Step 3: Plan CA Rotation and Trust Bundle Updates
Eventually, you may need to rotate the mesh CA or intermediate CAs. Safe CA rotation usually involves a period where proxies trust both the old and new CA certificates (a trust bundle), while new workload certificates are issued from the new CA. Only after all workloads have rotated should the old CA be removed from trust. The operational takeaway is: CA rotation is a staged process, not a single switch.
Common Pitfalls and How to Avoid Them
Using the Default ServiceAccount Everywhere
If multiple services share the same ServiceAccount, they share the same identity from the policy perspective. That makes it impossible to express least-privilege rules. Assign distinct ServiceAccounts per service (or per security boundary) and ensure Deployments reference them explicitly.
Permissive mTLS Left in Place
Permissive mode is useful for migration, but it can allow plaintext traffic to persist unnoticed. Treat permissive as a temporary state with an explicit deadline. Use observability to find remaining plaintext callers, onboard them, and then switch to strict.
Confusing Service Names with Identities
Kubernetes Services provide stable DNS names, but they are not identities.

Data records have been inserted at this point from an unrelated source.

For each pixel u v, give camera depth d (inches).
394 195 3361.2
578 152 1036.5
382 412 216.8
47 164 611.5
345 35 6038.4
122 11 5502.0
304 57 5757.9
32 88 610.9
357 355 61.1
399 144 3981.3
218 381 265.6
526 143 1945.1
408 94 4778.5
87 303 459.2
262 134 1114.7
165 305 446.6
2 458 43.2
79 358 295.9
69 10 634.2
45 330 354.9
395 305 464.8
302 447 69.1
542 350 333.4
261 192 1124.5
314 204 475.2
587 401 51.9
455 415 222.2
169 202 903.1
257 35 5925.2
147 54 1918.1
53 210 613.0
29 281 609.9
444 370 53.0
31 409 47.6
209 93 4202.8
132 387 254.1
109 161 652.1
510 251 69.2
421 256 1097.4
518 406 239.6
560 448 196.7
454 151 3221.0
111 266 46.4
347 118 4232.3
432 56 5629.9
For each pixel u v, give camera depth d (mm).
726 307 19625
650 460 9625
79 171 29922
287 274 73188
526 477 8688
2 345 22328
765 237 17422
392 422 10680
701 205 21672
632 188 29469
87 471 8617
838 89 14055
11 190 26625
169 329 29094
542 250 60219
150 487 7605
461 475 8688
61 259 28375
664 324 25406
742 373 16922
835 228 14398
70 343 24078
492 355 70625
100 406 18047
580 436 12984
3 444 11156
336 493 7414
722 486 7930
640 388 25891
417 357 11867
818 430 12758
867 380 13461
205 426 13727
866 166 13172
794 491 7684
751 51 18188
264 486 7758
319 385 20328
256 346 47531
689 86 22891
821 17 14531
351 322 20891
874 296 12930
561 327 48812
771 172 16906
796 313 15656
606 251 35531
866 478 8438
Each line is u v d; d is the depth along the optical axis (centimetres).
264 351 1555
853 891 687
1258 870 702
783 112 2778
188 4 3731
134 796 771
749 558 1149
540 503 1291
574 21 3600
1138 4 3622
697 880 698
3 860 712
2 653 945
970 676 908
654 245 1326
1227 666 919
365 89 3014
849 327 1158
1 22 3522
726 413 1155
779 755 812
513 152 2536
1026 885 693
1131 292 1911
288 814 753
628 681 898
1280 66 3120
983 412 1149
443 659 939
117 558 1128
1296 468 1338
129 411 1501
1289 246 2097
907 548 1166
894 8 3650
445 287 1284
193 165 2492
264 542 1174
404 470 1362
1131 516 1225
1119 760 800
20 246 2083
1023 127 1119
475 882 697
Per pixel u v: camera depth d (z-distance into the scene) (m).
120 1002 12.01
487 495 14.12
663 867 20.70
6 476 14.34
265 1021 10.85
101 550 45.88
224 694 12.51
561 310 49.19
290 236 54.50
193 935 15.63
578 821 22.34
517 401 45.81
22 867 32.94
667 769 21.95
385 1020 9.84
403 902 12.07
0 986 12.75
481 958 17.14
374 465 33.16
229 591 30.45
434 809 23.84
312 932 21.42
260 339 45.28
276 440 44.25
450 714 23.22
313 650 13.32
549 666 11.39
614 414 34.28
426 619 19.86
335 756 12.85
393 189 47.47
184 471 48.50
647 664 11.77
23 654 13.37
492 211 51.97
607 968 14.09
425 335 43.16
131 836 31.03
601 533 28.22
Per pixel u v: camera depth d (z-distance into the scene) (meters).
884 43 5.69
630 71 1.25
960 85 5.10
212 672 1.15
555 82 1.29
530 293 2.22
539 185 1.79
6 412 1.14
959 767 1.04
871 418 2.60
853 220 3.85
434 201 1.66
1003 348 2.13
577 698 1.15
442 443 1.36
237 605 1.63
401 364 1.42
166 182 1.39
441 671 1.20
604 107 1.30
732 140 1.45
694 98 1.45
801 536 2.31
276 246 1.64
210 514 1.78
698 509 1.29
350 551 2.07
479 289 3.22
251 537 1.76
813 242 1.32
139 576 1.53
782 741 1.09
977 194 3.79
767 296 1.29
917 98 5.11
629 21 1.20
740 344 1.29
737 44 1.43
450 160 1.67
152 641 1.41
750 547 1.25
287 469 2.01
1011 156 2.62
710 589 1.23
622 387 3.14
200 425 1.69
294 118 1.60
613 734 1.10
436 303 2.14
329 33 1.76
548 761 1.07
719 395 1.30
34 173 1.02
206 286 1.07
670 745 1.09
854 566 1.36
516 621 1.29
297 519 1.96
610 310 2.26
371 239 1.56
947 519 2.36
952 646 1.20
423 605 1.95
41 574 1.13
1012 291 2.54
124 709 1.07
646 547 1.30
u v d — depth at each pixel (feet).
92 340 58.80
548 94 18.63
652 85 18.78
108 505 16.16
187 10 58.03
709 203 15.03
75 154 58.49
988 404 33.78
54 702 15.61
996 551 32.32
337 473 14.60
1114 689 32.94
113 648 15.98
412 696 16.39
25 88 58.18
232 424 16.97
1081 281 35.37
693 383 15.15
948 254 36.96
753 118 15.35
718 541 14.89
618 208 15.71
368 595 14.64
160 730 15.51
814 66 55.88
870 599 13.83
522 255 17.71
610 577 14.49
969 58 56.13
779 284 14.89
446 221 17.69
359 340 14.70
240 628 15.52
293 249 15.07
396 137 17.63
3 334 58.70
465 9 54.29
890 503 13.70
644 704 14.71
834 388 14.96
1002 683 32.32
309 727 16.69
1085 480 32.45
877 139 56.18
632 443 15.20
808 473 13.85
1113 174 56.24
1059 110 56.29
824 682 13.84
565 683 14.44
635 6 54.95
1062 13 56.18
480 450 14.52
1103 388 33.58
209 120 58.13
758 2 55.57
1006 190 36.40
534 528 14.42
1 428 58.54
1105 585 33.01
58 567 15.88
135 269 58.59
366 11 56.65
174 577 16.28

Identity is tied to the workload’s certificate and typically maps to ServiceAccount. Policies should reference authenticated principals, not service DNS names, when the goal is “only this workload may call.”
Mixing End-User Identity with Service Identity
mTLS authenticates workloads, not end users. If you need end-user authorization, you typically propagate user identity via JWTs or headers and enforce policies that combine workload identity (who is calling) with user claims (on whose behalf). Keep these layers separate: service-to-service trust should not depend solely on user tokens, and user authorization should not be inferred from service identity alone.
Design Patterns for Identity-Based Service Security
Namespace as a Security Boundary
Namespaces often align with teams, environments, or sensitivity levels. Enabling strict mTLS at the namespace level and applying baseline authorization policies provides a strong default posture. Then, add service-specific exceptions as needed. This approach reduces the chance that a newly deployed service is accidentally exposed to unexpected callers.
Allow Lists Over Deny Lists
Prefer explicit allow lists of known callers for sensitive services. Deny lists tend to grow and are easy to bypass when new services appear. With mTLS identities, allow lists remain readable: a small set of principals that are permitted to call specific endpoints.
Separate “Human Access” From “Service Access”
Operational access (for debugging) should not require weakening service-to-service policies. Instead, use controlled entry points such as a dedicated debug service account with narrowly scoped permissions, temporary policies with time limits, or separate tooling paths that do not broaden production service access by default.